Tag Archives: healthy start initiative

What Happens If You Have a Party and No Girls Show Up? HRSA’s Healthy Start Initiative (HSI) FOA Tries Again

We just finished working on proposals for HRSA’s Healthy Start Initiative (HSI); we’ve written funded HSIs before, so we’re very familiar with the program. HSI, however, just reappeared as a Valentine’s Day Present, with a new deadline of March 31 and almost $40 million available. That link goes to the RFP.

What gives?

The RFP answers:

The number of applications received. . . was much less than expected. As a result, HRSA anticipates that funds will be available to support additional applicants after completing reviews and funding decisions of applications submitted for [HSI].

HRSA didn’t get enough applications—they threw a party and no girls showed up, which is strange because HRSA is trying to give away money. We can speculate on why HRSA didn’t get enough applications, or technically correct applications, starting with: The RFP was difficult. We worked on HSI over the holidays; a lot of people probably gave up and went back to the celebrations, or turned in technically incorrect proposals.

In honor of HRSA and drinking over the holidays, we’ll offer a 10% discount to anyone who wants to apply for HSI this time around. Call us at 800.540.8906 for a free quote.

We know that programs have been re-released one after another before, though we can’t think of any examples right now. Those other ones must have taken place before we started the blog, because we can’t find any posts on this particular topic. Chalk it up to the inherent weirdness of Federal grant making.

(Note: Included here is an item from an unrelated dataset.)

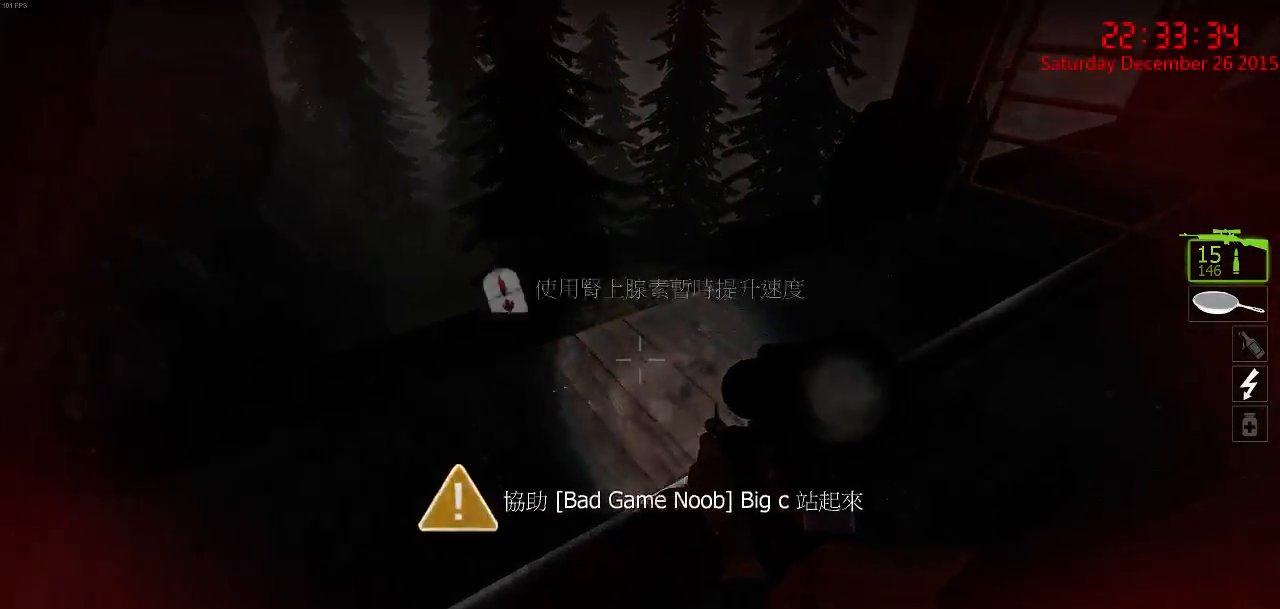
{"keys": ["d"], "mouse": [], "events": [[34, "d", "down"], [167, "d", "up"], [317, "d", "down"], [467, "w", "up"]]}
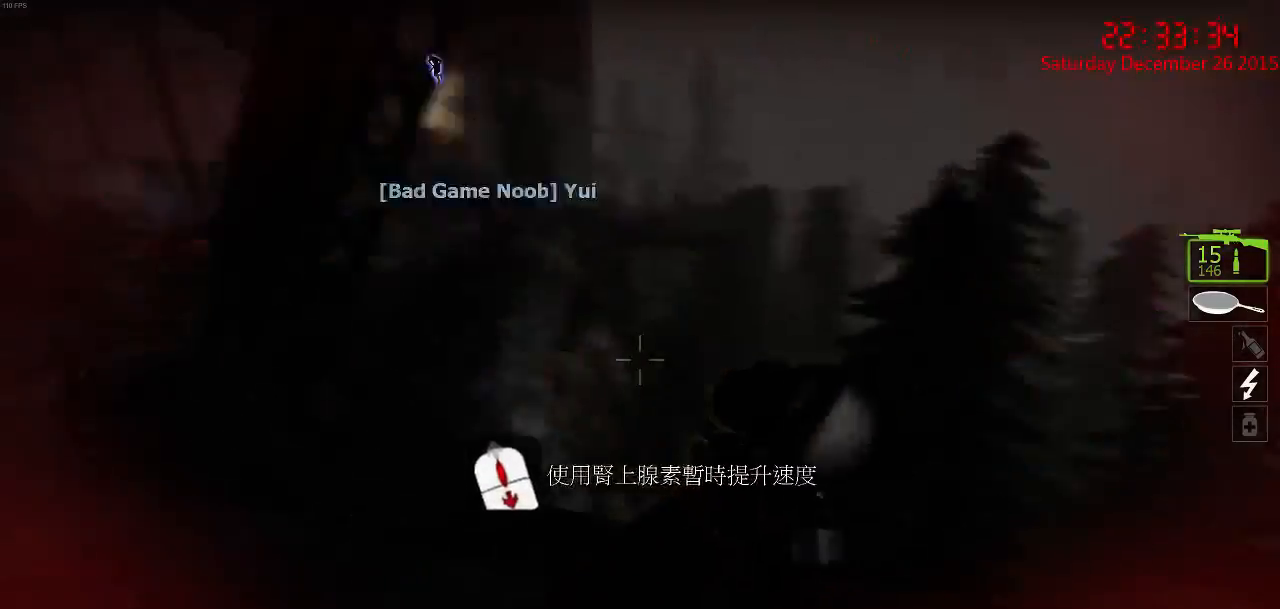
{"keys": ["a", "w"], "mouse": [], "events": [[67, "s", "down"], [117, "a", "down"], [150, "d", "up"], [350, "s", "up"], [484, "w", "down"]]}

As Winston Churchill is said to have said of the Russians, “It is a a riddle wrapped in a mystery inside an enigma.”

The Narrative Should Use the Headers the Funder Says It Should Use: HRSA’s Health Start Initiative (HSI)

A few days ago I was describing some of the weirder sections in HRSA’s Healthy Start Initiative: Eliminating Disparities in Perinatal Health (HSI) program to my fiancée, and between the time I started and the time she fell asleep I mentioned that a proposal’s disjointedness often comes not from the writer but from the RFP. Proposals aren’t written for humans; they’re written for bureaucrats. That’s true for most federal proposals, some state proposals, fewer local proposals, and least of all for reasonably unstructured foundation proposals.

Way back in 2012 we wrote “Upward Bound means more narrative confusion,” which described how that RFP “practically hide[s] the location of the material you’re supposed to respond to.” Today I’d like to talk about an exciting, sexy, related topic: HSI (which is due tomorrow). Like Upward Bound, it has two logical places that a moderately intelligent writer could use to structure the narrative: the first is on page 22 of the RFP, which says things like: “INTRODUCTION — Corresponds to Section V’s Review Criterion 1.”

Notice the language used: “Corresponds to Section V’s Review Criterion 1.” Review Criterion 1 starts on page 43, and it has very clear section headers that could be used to structure a fairly clean and clear proposal. I was tempted to use them and I bet a lot of other people have used them in the past, since HRSA put a simple but easily missed instruction on page 22: “Use the following section headers for the Narrative.”

That instruction should be and is the end of the debate. Because of it, anyone who uses the page 43 Review Criteria is doing it wrong. As always with grant writing, it may be possible to do it wrong and then get funded anyway, but you should always err on the side of obeying the RFP.

As you might imagine, we’ve had some… discussions… around this issue with clients. I’ll leave the nature of those discussions intentionally euphemistic, but in the meantime I will note that they should not have been as long or contentious as they were.

HRSA proposals are particularly finicky with narrative starts. The Nursing Workforce Diversity (NWD) Program, for example, has the same weird, bifurcated structure, in which the narrative beings on page 10 and the review criteria on page 21. It isn’t as monstrous as HSI—the final submission package is 65 pages max, as opposed to HSI’s 100 pages, and the RFP is correspondingly shorter—but it does the same confusing thing.

From a writer’s perspective, the (imperfect) solution is to write with the mandated narrative headers and then make sure that the response hits all the review criteria. If it doesn’t, pick up some of the language from the response and then use that as a jumping off section for a paragraph. For example, HSI has a review criterion that starts, “The extent to which the proposed quality improvement plan describes an ongoing/continuous overall management approach…” and you should answer it by saying, “The proposed project will implement a quality improvement plan describes an ongoing/continuous overall management approach by creating a database that will be used by CHWs to…”

That’s a nice thing to do for the reviewers, because it allows them to check the box and ideally give you the maximum number of points possible. It would be even smarter to make the narrative instructions and review criteria identical, but HRSA evidently isn’t yet that evolved—which makes our job harder. But if we wanted an easy job, we would have become lion tamers.